◆ DATA SHOWN
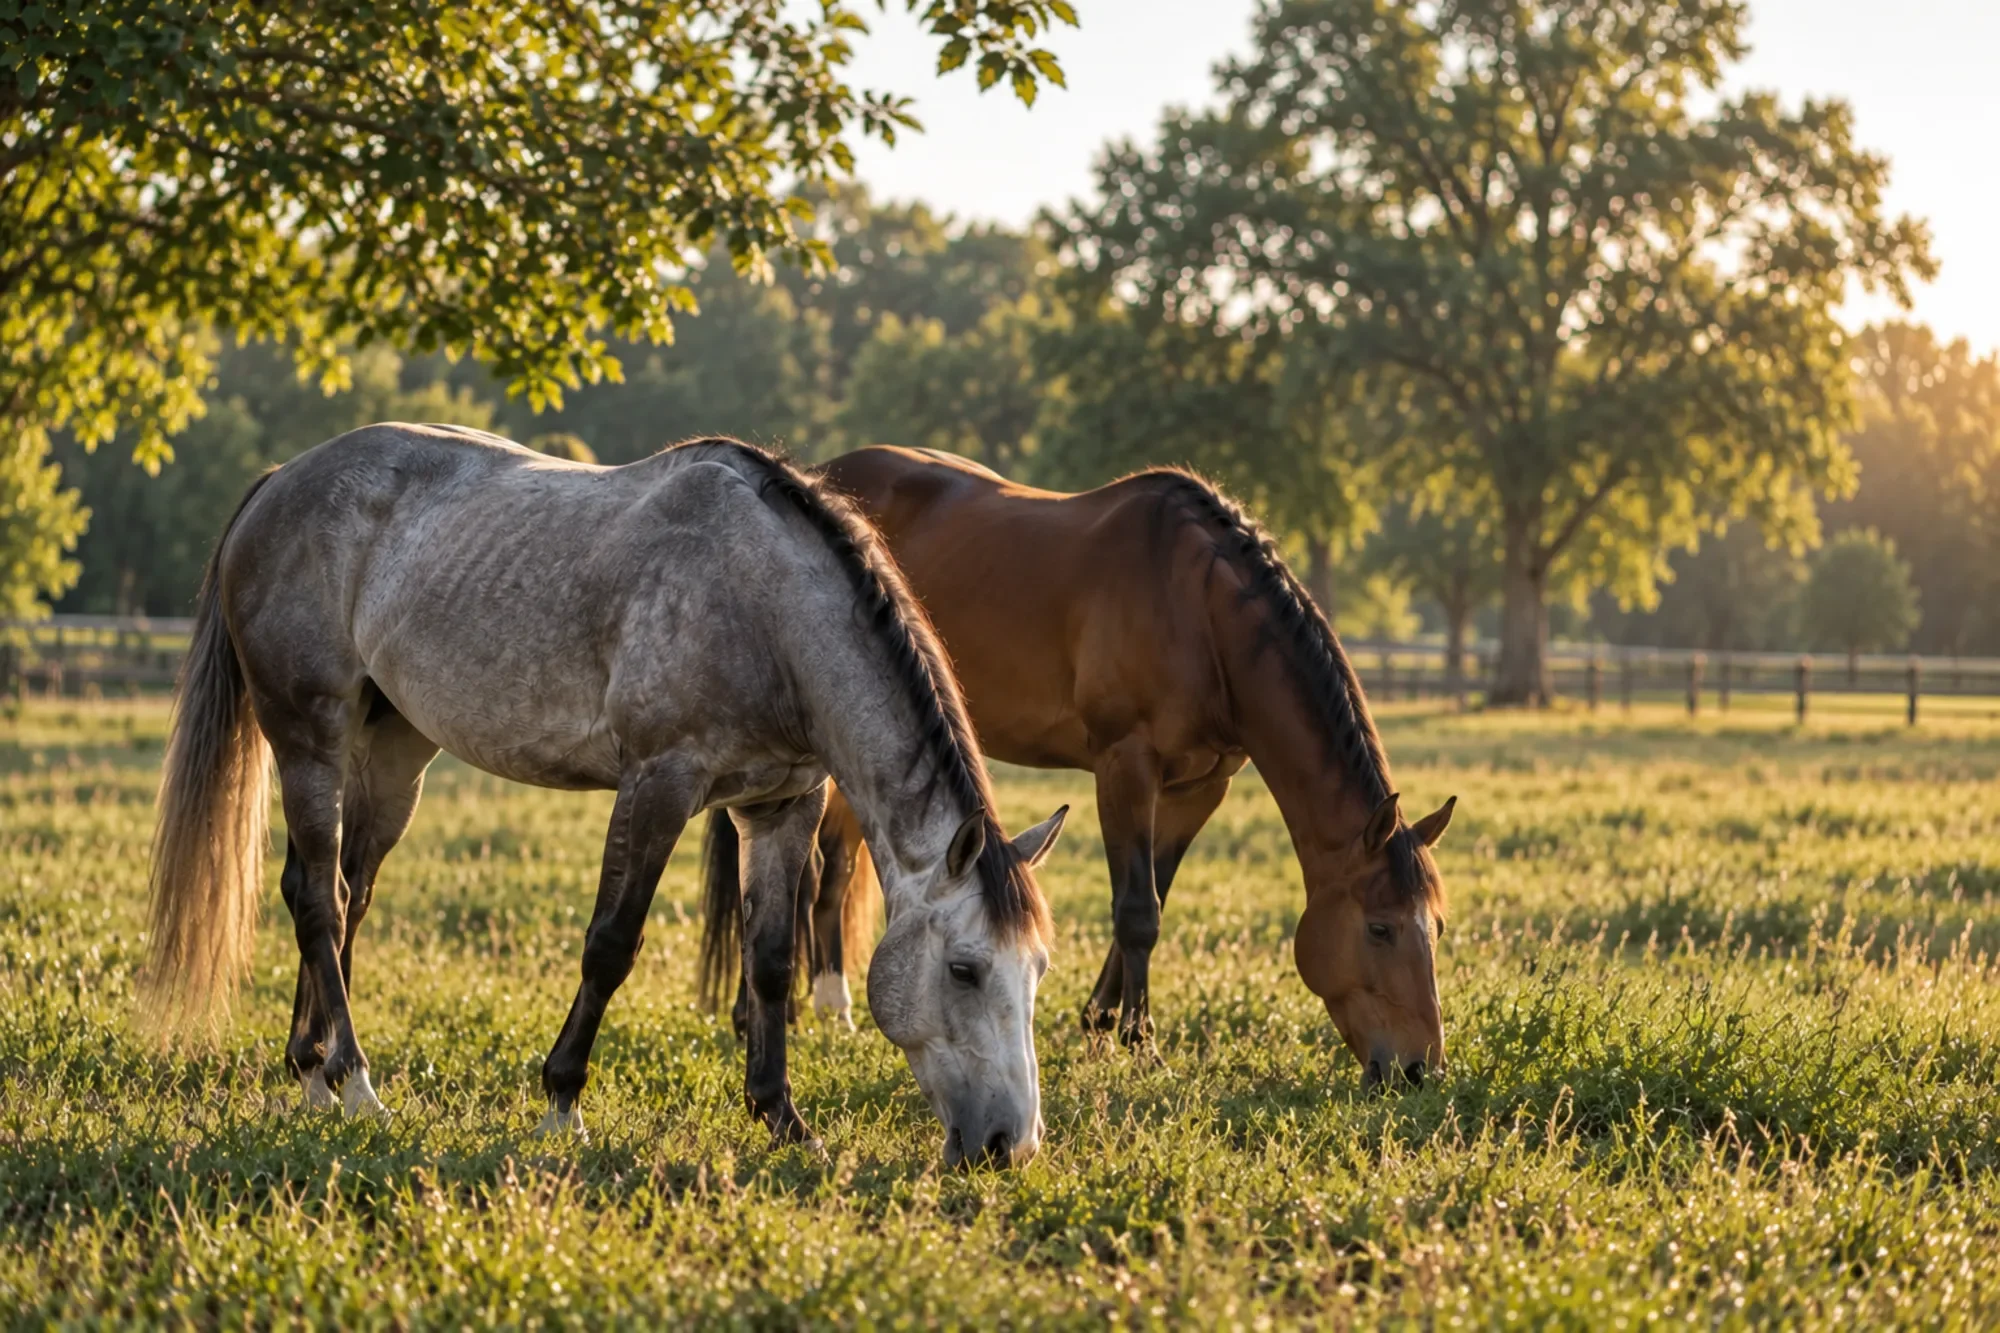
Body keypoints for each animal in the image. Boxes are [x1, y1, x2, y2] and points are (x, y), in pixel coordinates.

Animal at [143, 427, 1067, 1165]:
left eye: (1038, 969)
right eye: (964, 968)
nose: (1009, 1145)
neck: (764, 604)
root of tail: (281, 479)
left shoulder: (781, 807)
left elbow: (773, 961)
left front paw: (783, 1118)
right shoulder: (659, 784)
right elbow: (611, 944)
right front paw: (562, 1100)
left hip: (393, 752)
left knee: (338, 892)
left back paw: (310, 1070)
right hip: (310, 737)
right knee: (320, 905)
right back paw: (355, 1080)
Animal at [802, 446, 1455, 1088]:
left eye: (1438, 927)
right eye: (1380, 928)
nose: (1416, 1068)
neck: (1199, 612)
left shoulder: (1201, 788)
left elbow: (1152, 897)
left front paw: (1100, 1023)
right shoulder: (1125, 766)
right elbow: (1138, 911)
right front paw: (1142, 1045)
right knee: (829, 867)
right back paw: (829, 1007)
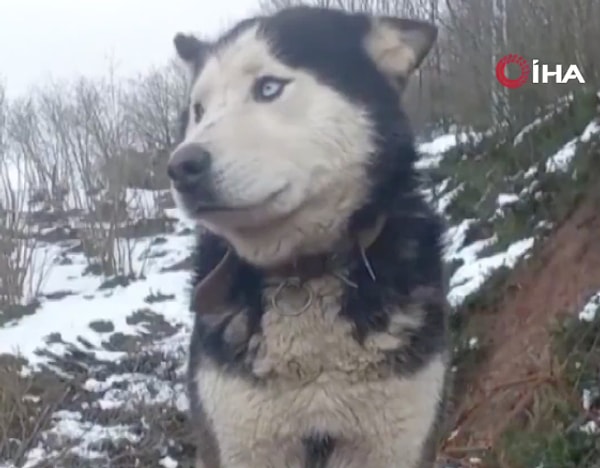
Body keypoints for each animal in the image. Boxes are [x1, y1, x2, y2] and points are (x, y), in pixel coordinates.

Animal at [169, 4, 450, 468]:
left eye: (268, 87)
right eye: (199, 109)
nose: (180, 167)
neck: (303, 271)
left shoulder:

◆ EXERCISE
Print the records again exactly, without the pictures.

◆ EXERCISE OUTPUT
Body keypoints for each animal in the image. Boxes are [x1, y1, x2, y2] and points are (x, y), in pixel coordinates.

Animal at [143, 427, 1067, 1165]:
left eye: (1038, 969)
right eye: (964, 968)
nose: (1009, 1145)
neck: (764, 604)
root of tail: (281, 479)
left shoulder: (781, 807)
left elbow: (773, 961)
left front paw: (783, 1118)
right shoulder: (659, 784)
right elbow: (611, 944)
right front paw: (562, 1100)
left hip: (393, 752)
left knee: (338, 892)
left back paw: (310, 1070)
right hip: (310, 737)
right knee: (320, 905)
right back paw: (355, 1080)
Animal at [802, 446, 1455, 1088]:
left eye: (1438, 927)
right eye: (1380, 928)
nose: (1416, 1068)
neck: (1199, 612)
left shoulder: (1201, 788)
left elbow: (1152, 897)
left front paw: (1100, 1023)
right shoulder: (1125, 766)
right elbow: (1138, 911)
right front paw: (1142, 1045)
right knee: (829, 867)
right back paw: (829, 1007)
Body keypoints for each animal in the image. Boxes are [x1, y1, x2, y2] and points are (x, y), in pixel coordinates.

Animal at [169, 4, 450, 468]:
left eye: (268, 87)
right eye: (199, 109)
nose: (180, 167)
neck: (303, 271)
left shoulder:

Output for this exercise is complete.